- Aim of the task: Find and copy each line in the material below where the string "goals" occurs.

(Supplied information Opens)

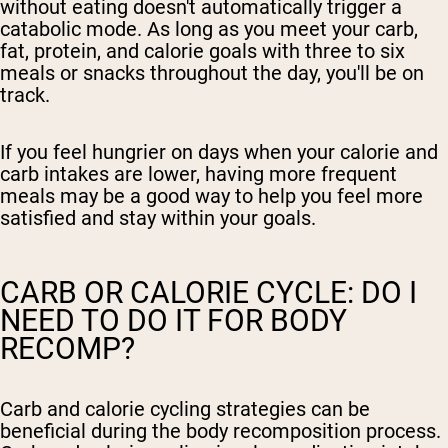
without eating doesn't automatically trigger a
catabolic mode. As long as you meet your carb,
fat, protein, and calorie goals with three to six
meals or snacks throughout the day, you'll be on
track.
If you feel hungrier on days when your calorie and
carb intakes are lower, having more frequent
meals may be a good way to help you feel more
satisfied and stay within your goals.
CARB OR CALORIE CYCLE: DO I
NEED TO DO IT FOR BODY
RECOMP?
Carb and calorie cycling strategies can be
beneficial during the body recomposition process.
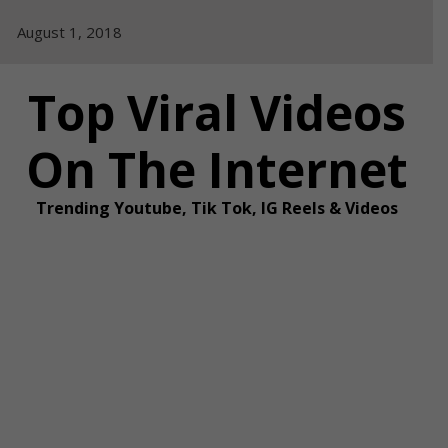
Skip
August 1, 2018
to
content
Top Viral Videos
On The Internet
Trending Youtube, Tik Tok, IG Reels & Videos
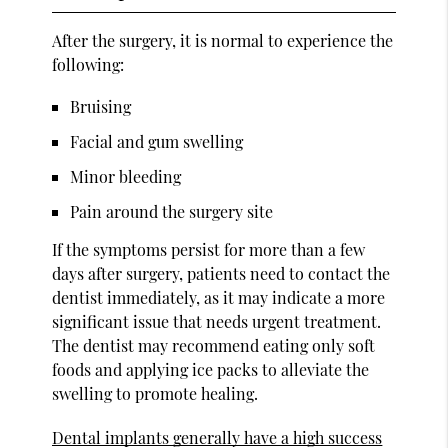
After the surgery, it is normal to experience the
following:
Bruising
Facial and gum swelling
Minor bleeding
Pain around the surgery site
If the symptoms persist for more than a few
days after surgery, patients need to contact the
dentist immediately, as it may indicate a more
significant issue that needs urgent treatment.
The dentist may recommend eating only soft
foods and applying ice packs to alleviate the
swelling to promote healing.
Dental implants generally have a high success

(Supplied information Closes)

- Solution to the exercise:
fat, protein, and calorie goals with three to six
satisfied and stay within your goals.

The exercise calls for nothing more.